Ukraine’s Outlook Raised To Positive By Fitch On Budget Gap

KIEV, Ukraine -- Fitch Ratings raised its outlook for Ukraine’s sovereign credit rating to “positive” from “stable,” citing government progress in reducing the budget deficit.

Fitch reaffirmed the former Soviet republic’s B rating, five levels below investment grade and on a par with Argentina, in an e-mailed statement yesterday.

The improved outlook indicates the ratings company is more likely to increase Ukraine’s credit grade than cut it or leave it unchanged.

“The government has made progress in narrowing the overall fiscal deficit,” Charles Seville, director of Fitch’s sovereign team, said in the statement.

“The Ukrainian government secured parliamentary approval in July for an unpopular pension reform, showing commitment toward addressing medium-term fiscal challenges and carrying out at least part of the reform agenda agreed with” the International Monetary Fund.

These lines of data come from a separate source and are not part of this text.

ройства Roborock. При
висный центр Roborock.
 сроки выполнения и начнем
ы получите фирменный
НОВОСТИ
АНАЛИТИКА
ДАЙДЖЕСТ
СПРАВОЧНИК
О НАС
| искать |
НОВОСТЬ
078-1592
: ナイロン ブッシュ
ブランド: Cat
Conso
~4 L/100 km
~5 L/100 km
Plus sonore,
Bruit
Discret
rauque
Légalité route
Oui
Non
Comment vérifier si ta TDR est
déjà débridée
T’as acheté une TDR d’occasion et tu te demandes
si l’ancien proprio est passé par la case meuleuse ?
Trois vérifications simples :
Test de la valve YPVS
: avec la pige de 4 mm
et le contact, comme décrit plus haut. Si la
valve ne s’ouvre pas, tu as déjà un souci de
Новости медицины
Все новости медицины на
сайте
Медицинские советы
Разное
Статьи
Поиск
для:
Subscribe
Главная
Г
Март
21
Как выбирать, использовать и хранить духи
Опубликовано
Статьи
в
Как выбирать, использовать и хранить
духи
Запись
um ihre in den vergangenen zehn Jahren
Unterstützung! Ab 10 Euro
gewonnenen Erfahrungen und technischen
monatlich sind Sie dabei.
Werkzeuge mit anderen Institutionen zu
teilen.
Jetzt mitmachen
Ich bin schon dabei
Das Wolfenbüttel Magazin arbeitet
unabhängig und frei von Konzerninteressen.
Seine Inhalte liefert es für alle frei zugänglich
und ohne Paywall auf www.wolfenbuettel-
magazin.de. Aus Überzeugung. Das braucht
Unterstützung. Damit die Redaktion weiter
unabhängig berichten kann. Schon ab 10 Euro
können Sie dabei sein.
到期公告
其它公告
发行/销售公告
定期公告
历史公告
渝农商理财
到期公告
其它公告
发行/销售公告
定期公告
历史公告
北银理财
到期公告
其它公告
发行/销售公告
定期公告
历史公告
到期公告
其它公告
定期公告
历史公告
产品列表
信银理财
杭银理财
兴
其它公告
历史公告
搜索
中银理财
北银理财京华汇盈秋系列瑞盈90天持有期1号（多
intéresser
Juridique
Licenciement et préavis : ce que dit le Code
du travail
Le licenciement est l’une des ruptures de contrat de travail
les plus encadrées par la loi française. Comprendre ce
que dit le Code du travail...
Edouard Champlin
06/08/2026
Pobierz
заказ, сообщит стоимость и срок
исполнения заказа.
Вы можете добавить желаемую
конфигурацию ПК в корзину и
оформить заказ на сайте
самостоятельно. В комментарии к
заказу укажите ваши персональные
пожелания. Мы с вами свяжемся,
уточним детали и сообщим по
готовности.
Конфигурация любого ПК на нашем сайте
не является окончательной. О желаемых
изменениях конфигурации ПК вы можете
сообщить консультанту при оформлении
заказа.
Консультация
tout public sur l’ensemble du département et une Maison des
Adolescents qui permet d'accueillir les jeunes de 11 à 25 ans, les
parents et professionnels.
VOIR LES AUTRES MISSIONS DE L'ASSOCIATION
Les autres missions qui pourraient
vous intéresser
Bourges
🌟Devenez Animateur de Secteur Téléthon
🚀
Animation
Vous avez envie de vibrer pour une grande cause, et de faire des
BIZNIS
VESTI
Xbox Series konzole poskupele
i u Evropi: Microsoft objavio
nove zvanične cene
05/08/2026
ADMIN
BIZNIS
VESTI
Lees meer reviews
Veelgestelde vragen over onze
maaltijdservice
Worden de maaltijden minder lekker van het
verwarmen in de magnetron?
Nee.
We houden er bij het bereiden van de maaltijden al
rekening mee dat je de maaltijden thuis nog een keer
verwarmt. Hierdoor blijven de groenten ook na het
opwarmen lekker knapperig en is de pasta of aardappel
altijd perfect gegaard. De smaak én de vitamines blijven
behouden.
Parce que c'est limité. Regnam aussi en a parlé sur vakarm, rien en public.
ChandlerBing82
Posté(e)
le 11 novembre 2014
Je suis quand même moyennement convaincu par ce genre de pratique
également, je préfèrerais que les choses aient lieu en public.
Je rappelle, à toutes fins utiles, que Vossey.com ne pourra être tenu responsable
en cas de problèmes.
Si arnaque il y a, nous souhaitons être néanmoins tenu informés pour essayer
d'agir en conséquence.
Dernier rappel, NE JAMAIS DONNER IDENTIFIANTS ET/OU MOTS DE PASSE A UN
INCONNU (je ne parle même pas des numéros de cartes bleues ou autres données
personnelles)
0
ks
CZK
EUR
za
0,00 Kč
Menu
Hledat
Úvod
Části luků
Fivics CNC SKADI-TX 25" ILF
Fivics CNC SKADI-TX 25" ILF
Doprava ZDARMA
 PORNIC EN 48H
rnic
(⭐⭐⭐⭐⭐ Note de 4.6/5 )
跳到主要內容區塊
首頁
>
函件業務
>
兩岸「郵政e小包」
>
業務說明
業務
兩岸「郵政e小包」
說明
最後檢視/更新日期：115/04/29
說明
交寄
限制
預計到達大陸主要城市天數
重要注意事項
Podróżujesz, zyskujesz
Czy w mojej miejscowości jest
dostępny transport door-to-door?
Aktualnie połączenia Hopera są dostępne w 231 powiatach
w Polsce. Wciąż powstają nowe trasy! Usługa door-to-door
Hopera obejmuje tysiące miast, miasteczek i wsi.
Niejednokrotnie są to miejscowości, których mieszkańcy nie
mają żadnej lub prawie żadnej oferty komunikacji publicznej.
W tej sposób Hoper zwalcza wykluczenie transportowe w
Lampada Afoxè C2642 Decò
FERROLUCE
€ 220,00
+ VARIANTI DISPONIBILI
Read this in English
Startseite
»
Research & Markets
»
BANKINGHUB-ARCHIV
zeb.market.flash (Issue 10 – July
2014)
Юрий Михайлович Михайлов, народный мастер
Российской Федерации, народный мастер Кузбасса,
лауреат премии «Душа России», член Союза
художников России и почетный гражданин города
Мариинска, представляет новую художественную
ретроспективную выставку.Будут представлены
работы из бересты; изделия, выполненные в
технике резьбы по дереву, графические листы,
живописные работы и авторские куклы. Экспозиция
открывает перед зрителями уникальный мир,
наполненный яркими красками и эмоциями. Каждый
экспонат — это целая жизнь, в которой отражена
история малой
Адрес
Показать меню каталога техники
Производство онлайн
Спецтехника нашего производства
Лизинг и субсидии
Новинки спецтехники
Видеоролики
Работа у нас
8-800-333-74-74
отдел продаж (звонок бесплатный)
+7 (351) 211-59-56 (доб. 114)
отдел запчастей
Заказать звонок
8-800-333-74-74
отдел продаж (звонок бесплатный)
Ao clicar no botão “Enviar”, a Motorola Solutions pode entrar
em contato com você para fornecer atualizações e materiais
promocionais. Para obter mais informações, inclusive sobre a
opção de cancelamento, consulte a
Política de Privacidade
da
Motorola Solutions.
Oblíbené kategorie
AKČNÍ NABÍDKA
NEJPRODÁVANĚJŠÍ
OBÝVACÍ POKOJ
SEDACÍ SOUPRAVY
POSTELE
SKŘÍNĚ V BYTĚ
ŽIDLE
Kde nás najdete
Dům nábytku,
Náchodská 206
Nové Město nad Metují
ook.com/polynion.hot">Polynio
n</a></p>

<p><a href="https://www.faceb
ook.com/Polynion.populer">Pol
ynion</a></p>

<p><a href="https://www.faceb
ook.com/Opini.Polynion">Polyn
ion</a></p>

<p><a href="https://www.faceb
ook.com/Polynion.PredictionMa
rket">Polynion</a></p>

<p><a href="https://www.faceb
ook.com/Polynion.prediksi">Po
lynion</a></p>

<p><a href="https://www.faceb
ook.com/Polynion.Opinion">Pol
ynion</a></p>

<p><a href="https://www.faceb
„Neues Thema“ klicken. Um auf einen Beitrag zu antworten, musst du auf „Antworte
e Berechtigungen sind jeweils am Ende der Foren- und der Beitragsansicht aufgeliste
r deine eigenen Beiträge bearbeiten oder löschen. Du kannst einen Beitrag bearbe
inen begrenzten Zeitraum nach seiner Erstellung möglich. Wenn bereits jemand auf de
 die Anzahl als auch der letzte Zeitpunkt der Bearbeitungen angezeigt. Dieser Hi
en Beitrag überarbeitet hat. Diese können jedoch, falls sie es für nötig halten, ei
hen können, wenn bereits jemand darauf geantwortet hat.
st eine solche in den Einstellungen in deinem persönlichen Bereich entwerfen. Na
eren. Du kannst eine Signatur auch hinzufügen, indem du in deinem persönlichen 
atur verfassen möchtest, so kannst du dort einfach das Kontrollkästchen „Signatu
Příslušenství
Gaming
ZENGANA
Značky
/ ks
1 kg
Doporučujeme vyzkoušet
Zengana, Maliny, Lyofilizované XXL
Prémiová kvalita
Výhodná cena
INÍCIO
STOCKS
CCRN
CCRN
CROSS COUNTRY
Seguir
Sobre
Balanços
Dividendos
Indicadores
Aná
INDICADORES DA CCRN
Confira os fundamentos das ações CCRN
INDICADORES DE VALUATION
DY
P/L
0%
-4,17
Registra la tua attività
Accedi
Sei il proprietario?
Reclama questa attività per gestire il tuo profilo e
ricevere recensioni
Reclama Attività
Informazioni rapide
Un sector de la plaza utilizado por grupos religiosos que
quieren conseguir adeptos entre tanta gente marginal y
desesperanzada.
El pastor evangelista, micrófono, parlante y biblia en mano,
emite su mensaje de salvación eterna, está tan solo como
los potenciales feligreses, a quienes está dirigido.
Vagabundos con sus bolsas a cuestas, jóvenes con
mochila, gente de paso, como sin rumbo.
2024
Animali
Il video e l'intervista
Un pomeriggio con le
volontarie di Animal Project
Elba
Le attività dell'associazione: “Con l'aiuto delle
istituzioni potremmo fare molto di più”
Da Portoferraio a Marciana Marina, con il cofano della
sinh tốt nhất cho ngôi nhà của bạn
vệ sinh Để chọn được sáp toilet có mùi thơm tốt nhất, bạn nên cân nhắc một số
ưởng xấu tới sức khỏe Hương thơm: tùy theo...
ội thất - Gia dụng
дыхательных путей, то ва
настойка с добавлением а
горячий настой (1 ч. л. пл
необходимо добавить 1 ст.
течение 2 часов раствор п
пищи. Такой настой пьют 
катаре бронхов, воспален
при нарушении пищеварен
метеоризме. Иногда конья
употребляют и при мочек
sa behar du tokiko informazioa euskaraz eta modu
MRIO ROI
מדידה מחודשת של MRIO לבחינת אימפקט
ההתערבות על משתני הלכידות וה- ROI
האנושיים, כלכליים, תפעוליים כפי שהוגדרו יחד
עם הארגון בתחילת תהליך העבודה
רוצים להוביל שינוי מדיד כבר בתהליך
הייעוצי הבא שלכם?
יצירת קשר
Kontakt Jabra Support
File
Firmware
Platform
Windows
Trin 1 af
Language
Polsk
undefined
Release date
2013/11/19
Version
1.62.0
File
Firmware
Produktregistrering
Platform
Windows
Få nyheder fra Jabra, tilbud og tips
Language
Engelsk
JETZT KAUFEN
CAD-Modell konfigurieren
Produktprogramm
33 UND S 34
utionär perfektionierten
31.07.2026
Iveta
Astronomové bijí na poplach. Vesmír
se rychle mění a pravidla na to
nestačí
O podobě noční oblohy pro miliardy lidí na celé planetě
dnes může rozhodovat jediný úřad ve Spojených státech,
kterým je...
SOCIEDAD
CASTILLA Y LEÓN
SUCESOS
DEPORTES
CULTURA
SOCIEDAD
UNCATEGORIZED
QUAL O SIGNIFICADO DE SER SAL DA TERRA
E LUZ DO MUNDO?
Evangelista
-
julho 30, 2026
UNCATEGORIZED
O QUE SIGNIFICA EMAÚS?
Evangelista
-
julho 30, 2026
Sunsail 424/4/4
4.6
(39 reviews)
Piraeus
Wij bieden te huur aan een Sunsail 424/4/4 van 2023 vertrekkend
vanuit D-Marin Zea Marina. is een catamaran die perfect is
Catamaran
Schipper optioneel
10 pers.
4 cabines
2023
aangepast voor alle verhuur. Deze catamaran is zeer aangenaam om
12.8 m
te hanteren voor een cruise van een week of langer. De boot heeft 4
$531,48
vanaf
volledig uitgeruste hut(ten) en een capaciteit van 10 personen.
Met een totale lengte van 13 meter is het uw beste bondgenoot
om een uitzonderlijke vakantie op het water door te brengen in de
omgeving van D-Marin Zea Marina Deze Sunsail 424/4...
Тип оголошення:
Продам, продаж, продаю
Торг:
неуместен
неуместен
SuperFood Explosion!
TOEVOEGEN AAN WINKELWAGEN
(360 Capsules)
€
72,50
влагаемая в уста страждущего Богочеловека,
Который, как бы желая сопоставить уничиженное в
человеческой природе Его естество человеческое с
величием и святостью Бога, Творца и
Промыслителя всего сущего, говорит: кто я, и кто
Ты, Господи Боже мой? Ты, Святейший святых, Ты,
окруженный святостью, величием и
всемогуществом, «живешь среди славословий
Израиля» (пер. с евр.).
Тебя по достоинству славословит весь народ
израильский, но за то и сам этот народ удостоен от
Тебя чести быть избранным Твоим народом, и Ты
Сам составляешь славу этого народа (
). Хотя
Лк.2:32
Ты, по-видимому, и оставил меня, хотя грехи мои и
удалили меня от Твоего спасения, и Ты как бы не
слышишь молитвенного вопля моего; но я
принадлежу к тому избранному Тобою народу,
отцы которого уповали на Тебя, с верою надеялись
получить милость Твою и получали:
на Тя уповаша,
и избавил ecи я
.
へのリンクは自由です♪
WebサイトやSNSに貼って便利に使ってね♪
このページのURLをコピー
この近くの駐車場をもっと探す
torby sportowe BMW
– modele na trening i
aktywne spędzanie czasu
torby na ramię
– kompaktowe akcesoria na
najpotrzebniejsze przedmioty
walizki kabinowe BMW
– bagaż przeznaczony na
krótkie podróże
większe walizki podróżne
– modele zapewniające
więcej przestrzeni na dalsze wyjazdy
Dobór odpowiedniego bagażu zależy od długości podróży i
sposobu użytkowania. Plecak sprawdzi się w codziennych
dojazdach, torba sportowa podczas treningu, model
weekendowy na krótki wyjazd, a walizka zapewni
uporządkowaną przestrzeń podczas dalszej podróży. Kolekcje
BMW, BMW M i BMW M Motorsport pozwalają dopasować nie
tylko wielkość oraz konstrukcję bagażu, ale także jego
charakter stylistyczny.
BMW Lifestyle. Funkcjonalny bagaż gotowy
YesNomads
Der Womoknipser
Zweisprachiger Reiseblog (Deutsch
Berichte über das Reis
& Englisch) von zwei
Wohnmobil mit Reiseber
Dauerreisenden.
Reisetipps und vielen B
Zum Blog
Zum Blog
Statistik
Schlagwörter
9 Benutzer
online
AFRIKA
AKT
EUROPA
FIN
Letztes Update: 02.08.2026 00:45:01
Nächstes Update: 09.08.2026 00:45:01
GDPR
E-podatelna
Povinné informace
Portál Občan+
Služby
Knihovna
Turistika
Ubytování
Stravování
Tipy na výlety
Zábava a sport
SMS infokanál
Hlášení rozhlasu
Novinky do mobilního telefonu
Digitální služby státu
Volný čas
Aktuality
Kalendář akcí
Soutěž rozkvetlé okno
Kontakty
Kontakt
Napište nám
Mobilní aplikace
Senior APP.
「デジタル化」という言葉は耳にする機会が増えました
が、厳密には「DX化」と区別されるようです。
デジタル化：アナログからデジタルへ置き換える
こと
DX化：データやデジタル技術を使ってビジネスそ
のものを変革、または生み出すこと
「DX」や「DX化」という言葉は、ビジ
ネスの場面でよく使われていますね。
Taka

Ukraine turned to the IMF for a $15.6 billion bailout last July, its second in two years, after the economy shrank by almost 15 percent in 2009 amid the global financial crisis.

Under the accord with the Washington-based lender, the government agreed to trim this year’s budget deficit, increase the retirement age and raise natural-gas prices for households.

Fiscal consolidation and economic recovery should help government debt to stabilize at about 30 percent of gross domestic product at the end of 2011, Seville said.

The ratings company estimates this year’s budget deficit at 4 percent of GDP, down from 7.9 percent in 2010.

Ukraine’s economy grew 4.4 percent in the first half of the year, Prime Minister Mykola Azarov said yesterday.

GDP may expand 4 percent to 5 percent in 2011 and 2012, according to Fitch.